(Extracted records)
[Start of Attachment]
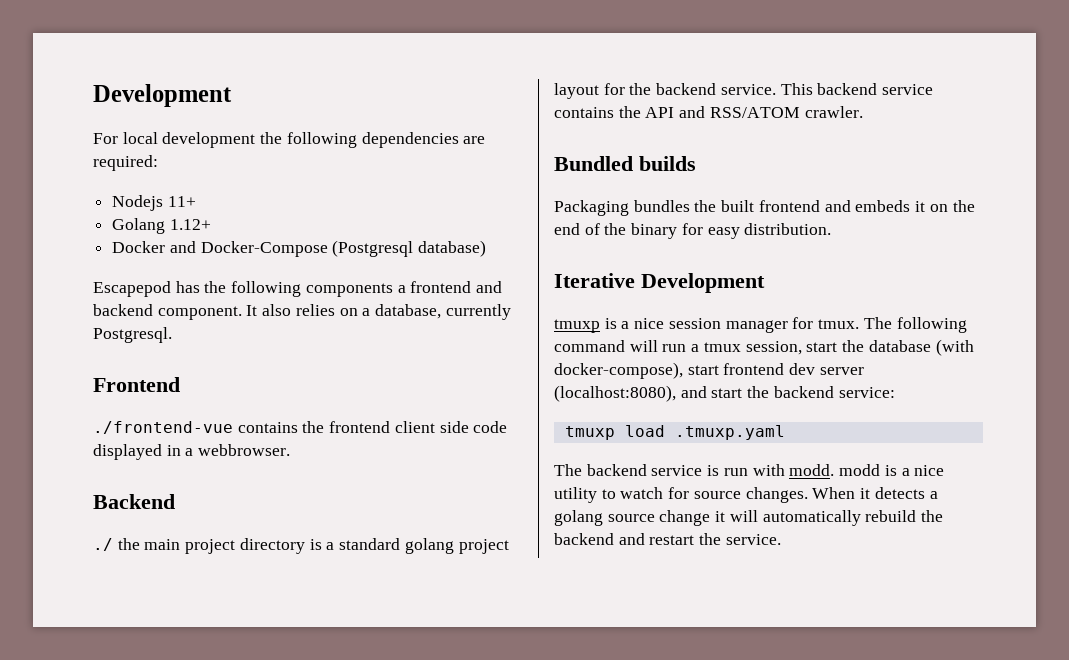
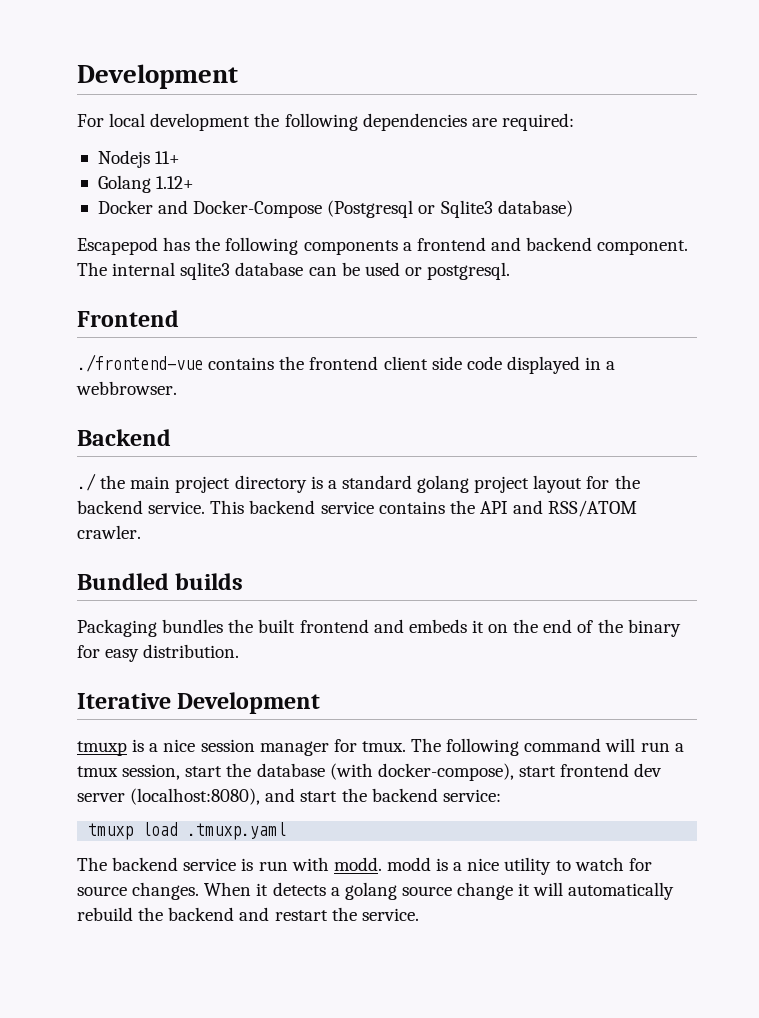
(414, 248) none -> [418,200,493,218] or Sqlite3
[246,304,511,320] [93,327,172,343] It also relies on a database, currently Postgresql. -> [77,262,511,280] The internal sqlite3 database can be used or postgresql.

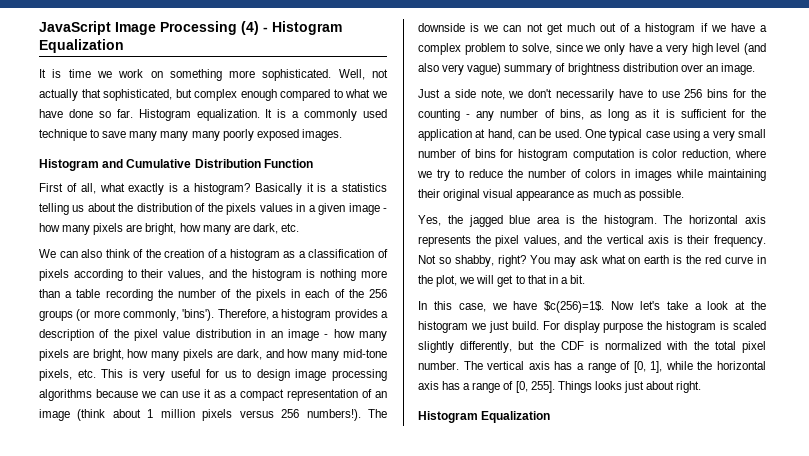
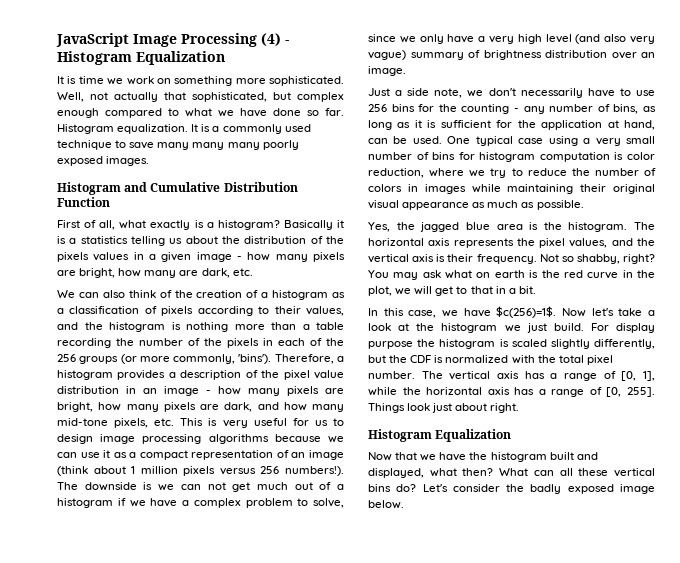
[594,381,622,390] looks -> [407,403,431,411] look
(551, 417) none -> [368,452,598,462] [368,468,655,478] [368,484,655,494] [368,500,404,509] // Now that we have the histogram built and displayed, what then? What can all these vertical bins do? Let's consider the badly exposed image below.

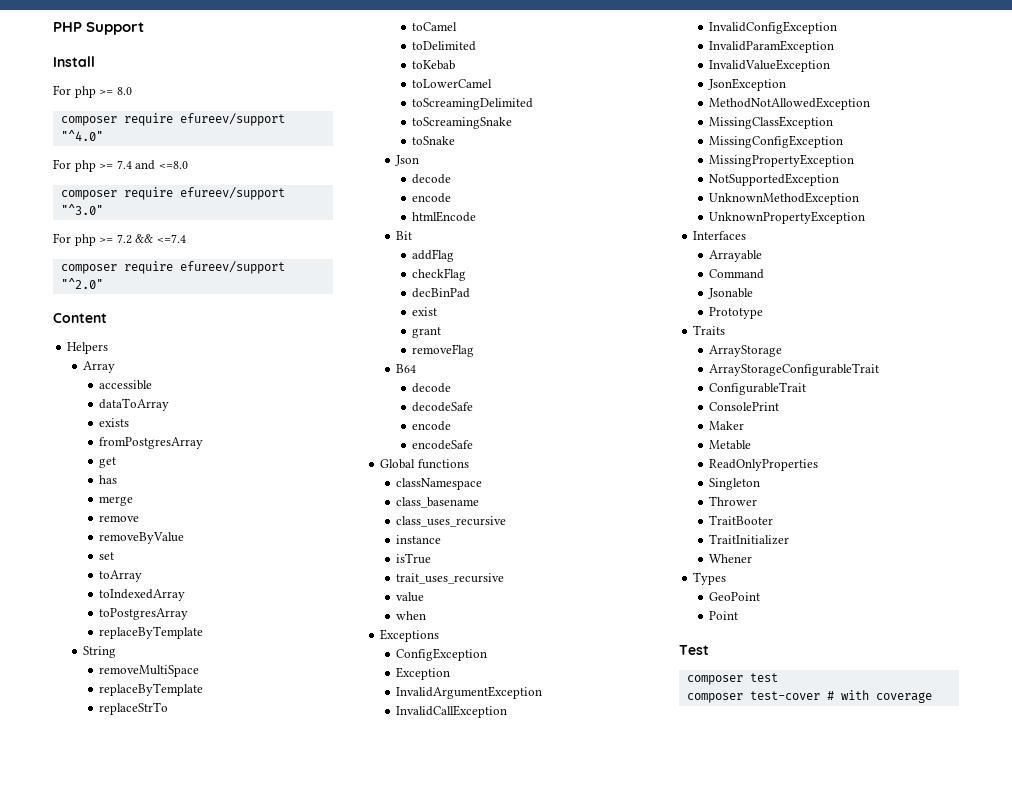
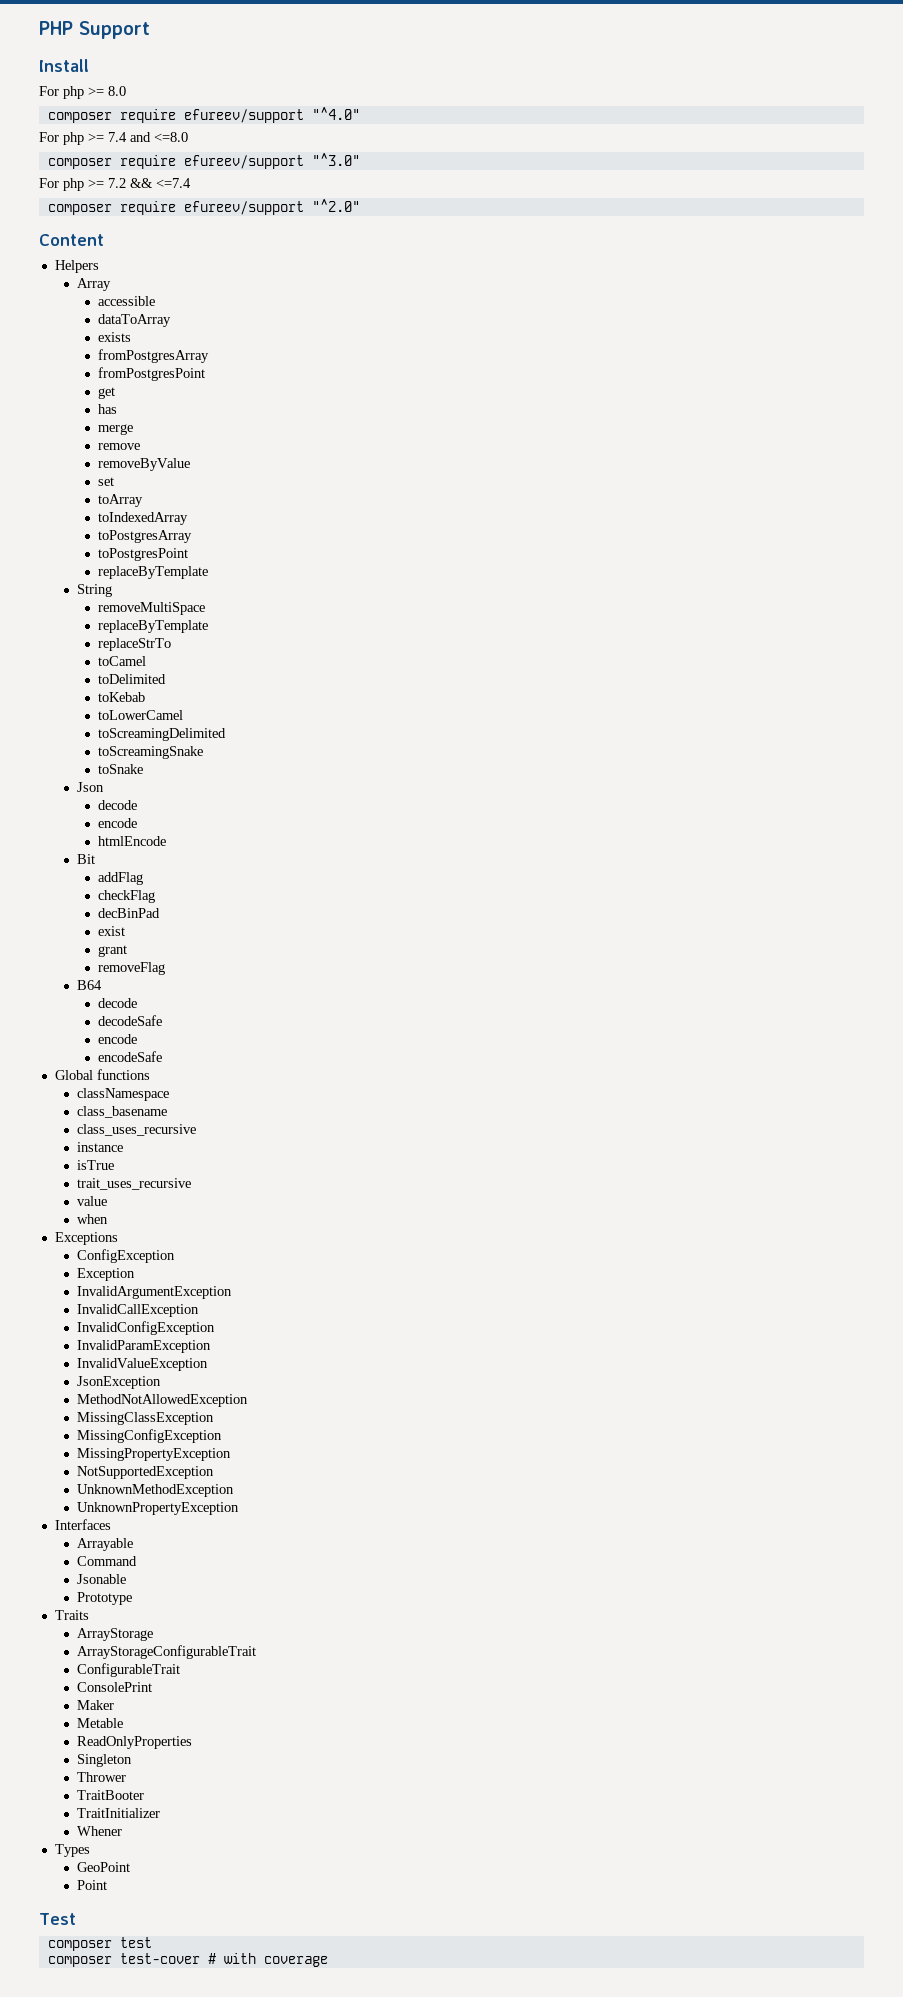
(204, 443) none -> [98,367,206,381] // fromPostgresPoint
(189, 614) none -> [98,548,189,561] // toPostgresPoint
[End of Attachment]
→ Required work:
The entries are to be written out again exactly, without their pictures.

→ Result of this task:
(414, 248) none -> [418,200,493,218] or Sqlite3
[246,304,511,320] [93,327,172,343] It also relies on a database, currently Postgresql. -> [77,262,511,280] The internal sqlite3 database can be used or postgresql.

[594,381,622,390] looks -> [407,403,431,411] look
(551, 417) none -> [368,452,598,462] [368,468,655,478] [368,484,655,494] [368,500,404,509] // Now that we have the histogram built and displayed, what then? What can all these vertical bins do? Let's consider the badly exposed image below.

(204, 443) none -> [98,367,206,381] // fromPostgresPoint
(189, 614) none -> [98,548,189,561] // toPostgresPoint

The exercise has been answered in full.